Tuesday, June 14, 2011

The East Is Red

I’m not even sure I should be uploading this (or the next few articles) while still in the red zone, but hey, I’m close enough to my plane ticket back that hopefully I’ll still make it out alive.

My friend Annie, a professional puppet maker traveling around China on a Fulbright scholarship, decided to have her birthday party at The East is Red, a venue for communist dinner theater.

All of the waiters and waitresses are in communist gear/uniforms. The dining room was large, with about 100 round tables filled with Chinese people. Our own table, set off to the side, was the only with foreigners. While we ate the workers took turns singing and dancing, sometimes with guns or flags thrown into the choreography.

I was hesitant to have any reaction at first. The last thing I wanted was to be the laughing foreigner while an enormous crowd of communists cheered on, glasses raised. The reaction of the crowd, however, did fluctuate between laughter, cheering, and nostalgic nodding.

Everything from the songs to the announcers to the menu was in Mandarin, so, as always, I wasn’t exactly sure what was going on.
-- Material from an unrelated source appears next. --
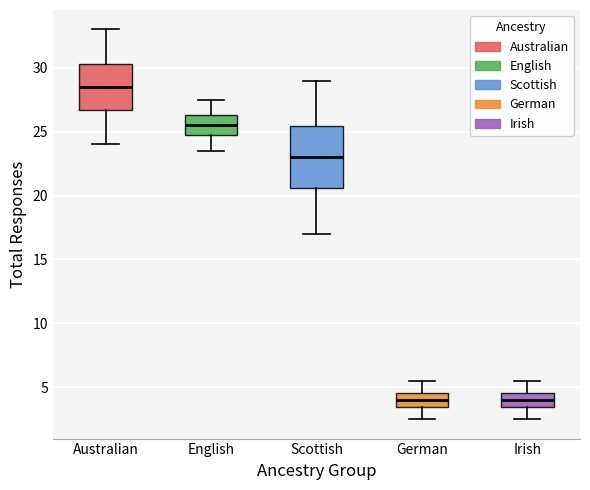

Where is the upper edge of the box for Irish on the y-axis? The values are not printed on the chart, so give them approximately, as read against the axis.

4.5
I know that I saw people raising their fists in the air with a bent elbow, a sign of the communist party which stands for, “My head follows my heart.” (Incidentally, this has been brought into Chinese weddings, where the happy couple makes this “We Can Do It” fist as they say their vows.)
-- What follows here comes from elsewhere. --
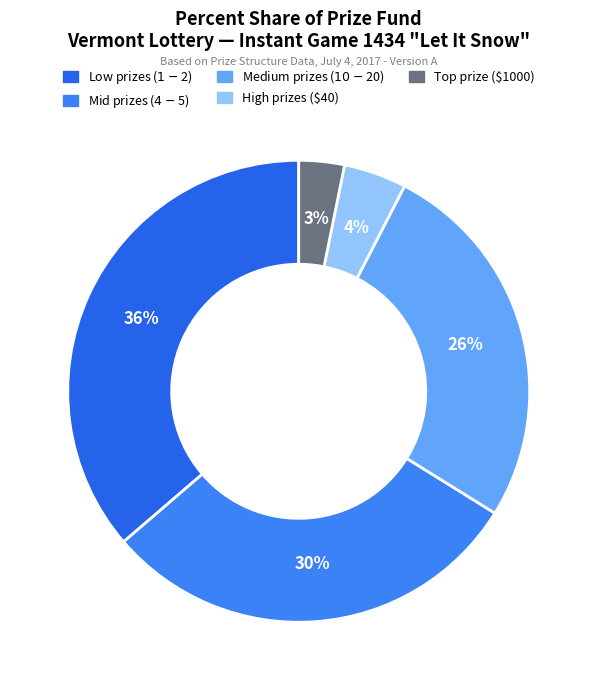

How many slices are in this pie chart?

5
Every one of us was given a red flag, and during certain especially celebratory songs, it was amazing to see all of the flags waving together, our own included. Before we were given flags, one of our friends, as especially enthusiastic boy, stood on his chair and raised the red chair covering to the beat of the music. He was welcomed by a neighboring table of what looked like business men to a shot of bi jiu (the strong, horrible, Chinese liquor), which he regrettably took. Before leaving, he was even given a Communist Kaleidoscope. This is all to say that, as a lonely American in a communist crowd, one needn’t worry of projecting sarcasm.